# How do you visit the forum?



## Texatdurango (Sep 26, 2007)

Jeff started showing some past "Featured Photos" in the SOYP forum.  These photos are displayed on the Home page and rotated frequently.

This got me to thinking about how often I visit the home page and am curious as to how often others visit it as well.

I have a bookmark on my internet browser that logs me on and takes me directly to the "Active Topics" and I seldom see anything on the Home page.  Honestly, I have probably only clicked on the home page a handful of times since joining the forum five months ago.

So, I'm curious to see how others visit the forum and how they utilize the site.  Please participate since this might just give Jeff some insight as to how the website is utilized.

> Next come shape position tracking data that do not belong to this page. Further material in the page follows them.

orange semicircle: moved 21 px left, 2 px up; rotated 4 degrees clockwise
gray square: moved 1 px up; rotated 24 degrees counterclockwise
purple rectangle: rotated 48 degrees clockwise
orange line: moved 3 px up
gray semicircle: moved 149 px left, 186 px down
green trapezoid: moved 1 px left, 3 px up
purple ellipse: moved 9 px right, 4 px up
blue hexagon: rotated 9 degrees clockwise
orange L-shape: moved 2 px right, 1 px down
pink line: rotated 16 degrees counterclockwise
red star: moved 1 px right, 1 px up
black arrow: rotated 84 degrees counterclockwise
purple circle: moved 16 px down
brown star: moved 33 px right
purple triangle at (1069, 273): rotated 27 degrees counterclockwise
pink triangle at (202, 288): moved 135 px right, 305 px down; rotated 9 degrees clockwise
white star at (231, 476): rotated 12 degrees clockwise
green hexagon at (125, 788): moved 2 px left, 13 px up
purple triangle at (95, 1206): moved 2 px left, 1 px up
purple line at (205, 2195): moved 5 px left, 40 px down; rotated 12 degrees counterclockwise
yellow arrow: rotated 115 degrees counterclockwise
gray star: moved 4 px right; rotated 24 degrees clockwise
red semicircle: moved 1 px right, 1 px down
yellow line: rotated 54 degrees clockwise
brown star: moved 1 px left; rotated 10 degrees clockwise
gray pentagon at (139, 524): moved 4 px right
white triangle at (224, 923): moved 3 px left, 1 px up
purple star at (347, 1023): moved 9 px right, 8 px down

So, which category do you fall into...


----------



## GaryMGg (Sep 26, 2007)

I visit the home page before going to the forums. I also go to the Photos link and see what's been uploaded. I probably do that about once a week. Lots of interesting stuff is uploaded in people's albums that they don't post in SYOP or other places.


----------



## les-smith (Sep 26, 2007)

I go to the home page everytime.  I look at the photos, then I scroll through the "From Our Discussions" box.  When I'm done there I click on the "More" button at the top of the "From Our Discussions" box and scroll through that page.  Then I got to the classifieds/trade/group buy forums and look through them.  Then I just float around all the other forums until my boss catches me and says to get off the computer.[]


----------



## beamer (Sep 26, 2007)

Active topics is bookmarked for me ... i might see the home page every few months, if that.


----------



## alamocdc (Sep 26, 2007)

George, I don't know aobut anyone else, but I visit the forum using the internet. [}][]


----------



## Chuck Key (Sep 26, 2007)

Second selection and frequently use the RSS feed for photos.

Chuckie


----------



## Fred (Sep 26, 2007)

I log onto the Internet and the Home Page automatically opens. I take over from there and read everything posted since the day before. []


----------